Martha was expecting, no doubt, that her sister would carry out the traditional duty of washing the visitor’s feet. Mary had a little something extra in mind.
Something Left Over
Remember that, just weeks ago, the sisters had carried out the terrible duty of preparing their own brother’s body for burial. This was something that had always been women’s work and they had done it with extreme care. They had used nothing but the best myrrh and aloes and costly perfumes. But, when they had done, there had been one alabaster jar of precious nard left over. Unbeknownst to her sister, Mary had kept it aside.
She probably should have sold it. It would have fetched 300 denarii – almost a year’s wages – or more. She could have used that kind of money to feed about seven and a half thousand hungry people. (At least the calculus at the feeding of the five thousand was that 25 denarii could feed a thousand).
But something made her feel as if she needed to keep it for Jesus. She was no fool. She could see the opposition rising against him. And she could also see that he was not going to back down just because things were getting dangerous.
Preparing His Body
Women were used to navigating dangerous situations. That was just what life was like for them. She knew just how likely it was that they were going to take him. And if they took him, there was no way that they were going to let him live.
And now, as she prepared to welcome Jesus into their home, she thought that the time had finally come to prepare his body for the now inevitable destruction that awaited it. And so, she took that jar of precious ointment and broke it open over his feet as he lay down upon the dining couch.
What was she doing in her mind? She was certainly acting as the hostess in her brother’s house by washing his feet. But she was also anointing him, not as a king or a priest. For that she would have anointed his head. No, she was anointing him as one already dead and ready for burial. She unbound her hair as a sign of one in mourning and used that hair to wipe the ointment onto his feet.
The Disciples’ Complaint
When they complained to her about the cost of the ointment and what else she could have done with it, it was not as if she didn’t already know. What, did they really think that women couldn’t do math? Well, yeah, actually that’s probably exactly what they thought. But it wasn’t that.
It was that they weren’t all that inclined to spend money to feed the hungry.

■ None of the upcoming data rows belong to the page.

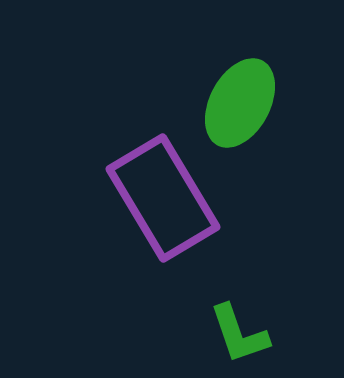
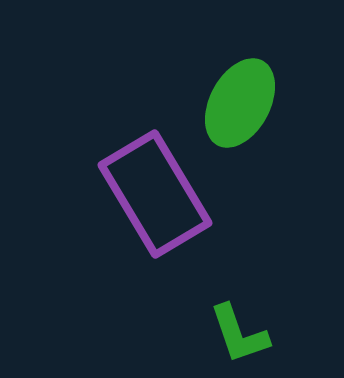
purple rectangle: moved 8 px left, 4 px up
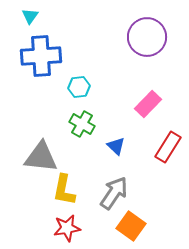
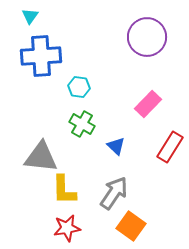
cyan hexagon: rotated 15 degrees clockwise
red rectangle: moved 2 px right
yellow L-shape: rotated 12 degrees counterclockwise
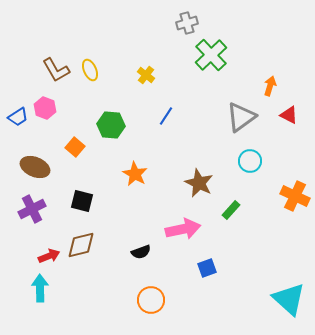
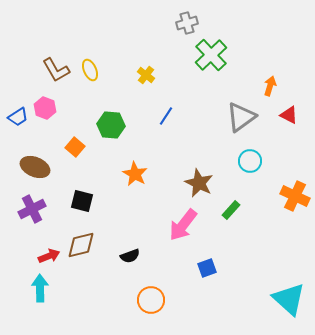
pink arrow: moved 4 px up; rotated 140 degrees clockwise
black semicircle: moved 11 px left, 4 px down
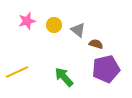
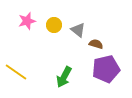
yellow line: moved 1 px left; rotated 60 degrees clockwise
green arrow: rotated 110 degrees counterclockwise
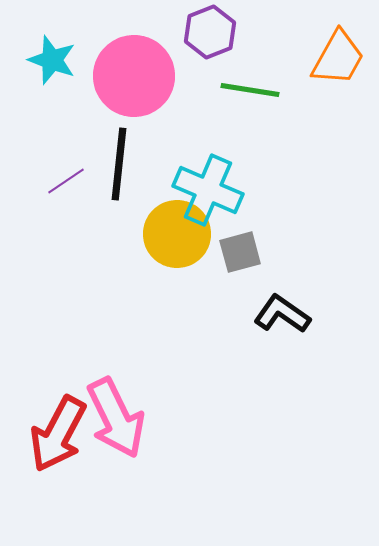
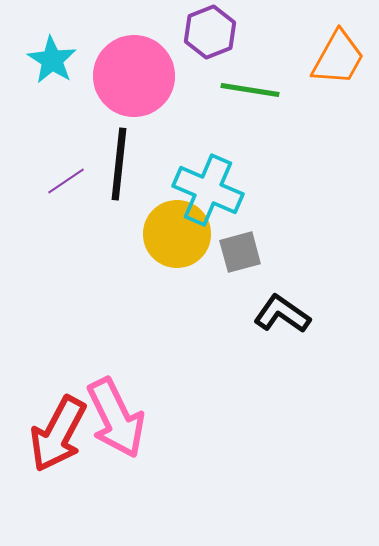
cyan star: rotated 12 degrees clockwise
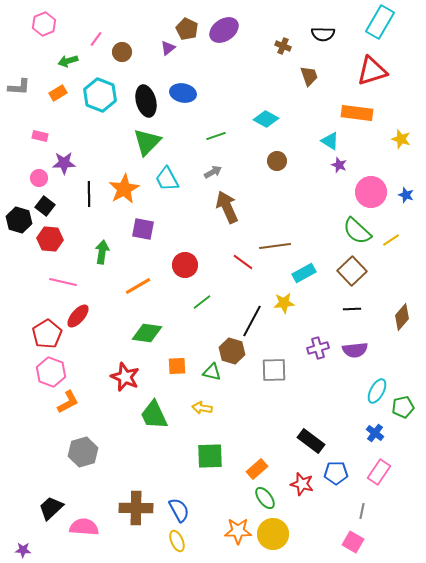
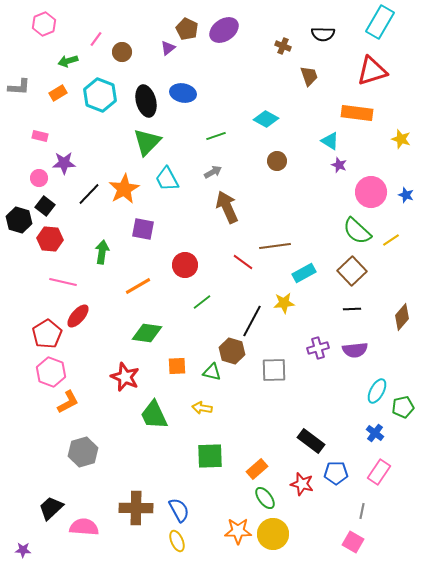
black line at (89, 194): rotated 45 degrees clockwise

Hadn’t they even said as much when Jesus had wanted them to feed 5000? They said that it would be ridiculous to spend that kind of money.
No, she was pretty sure that they raised that point as a smokescreen. They wanted something to distract themselves from the realization that she was coming to terms with – that they were about to lose him.
At least, she was pretty sure that was what was happening for most of them. But as for the one called Iscariot, she had good reason to mistrust his motives. Some women just know when they are dealing with a man who is untrustworthy.
Mashing Stories Together
It is an unfortunate habit we have of taking the stories of the Gospels and just sort of mashing the ones that are similar together in our minds. Remember that each gospel writer was telling his own story. Remember that they did not just write these books to report about what had happened. If that was all that these books were for, one would have been enough.
No, each gospel writer was trying to get across the important truths about Jesus that he had discovered. And each did that in the way that they adapted and told the stories. When we harmonize those stories, reducing them to the lowest common denominator so that they are all the same, we run the risk of losing sight of the very important truths that these writers were trying to give us.